Is the function $\frac { x-1 }{ \ln { { \left( x \right) }^{ 2 } } } $ continuous at$ x=0$? I would like to know whether the function shown in the title is continuous or not at $x=0$.
This problem is disturbing since the function isn't defined at x=0, but the limit of the function as x approaches to $0$ is $0$.
Thanks!
 A: There is no definition of continuity outside the domain of a function. I mean no offense, but to explain: asking if a function is continuous at a point that is not in its domain is like asking if the function is green.
A: As written, the function isn't well-defined at $0$ so the question doesn't really make sense.
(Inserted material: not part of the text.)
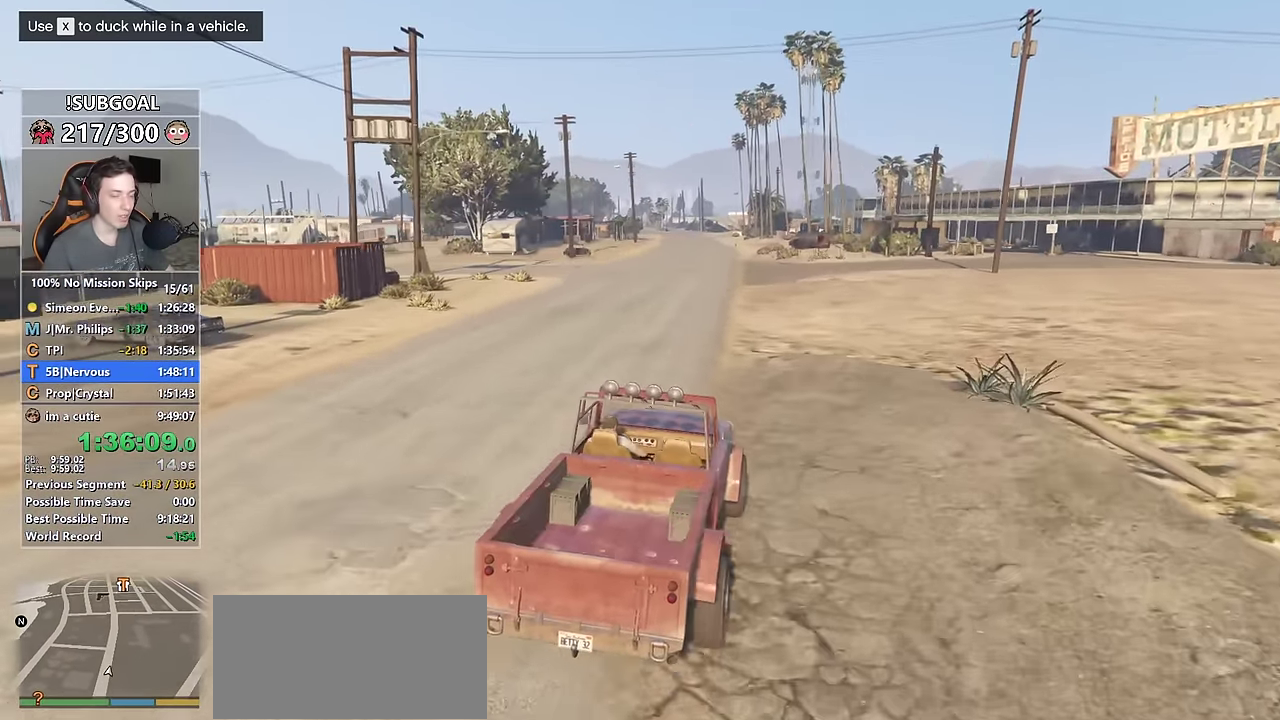
{"keys": ["w"], "mouse": [], "events": [[167, "a", "down"], [217, "a", "up"]]}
What you're asking is similar to asking if $f: [0,\infty) \to [0,\infty)$  defined by $f(x) = \sqrt x, x \ge 0$ is continuous at $x=-1$. 
By contrast, you could define $f$ by $$f(x) = \left\{\begin{matrix} \frac{x-1}{\log(x^2)}, & x\neq 0,1, \\0, &x=0,1. \end{matrix} \right.$$ (The function also isn't well-defined at $x=1$ which is why I had to add that as well.) This function is well-defined everywhere and is continuous at $x=0$.
A: The function $\frac{x-1}{\log(x^2)}=\frac{x-1}{2\log(x)}$ has a removable discontinuity at $x=1$.  That is, we can define a function $f(x)$ such that
$$f(x)=\begin{cases}\frac{x-1}{\log(x^2)}&,x\ne 1\\\\0&,x=1 \tag 1\end{cases}$$
that is continuous at $x=1$.

However, the $\lim_{x\to 0}\frac{x-1}{\log(x^2)}=\infty$, and therefore, $f(x)$ is not continuous at $x=0$ and does not have a removable discontinuity at $x=0$.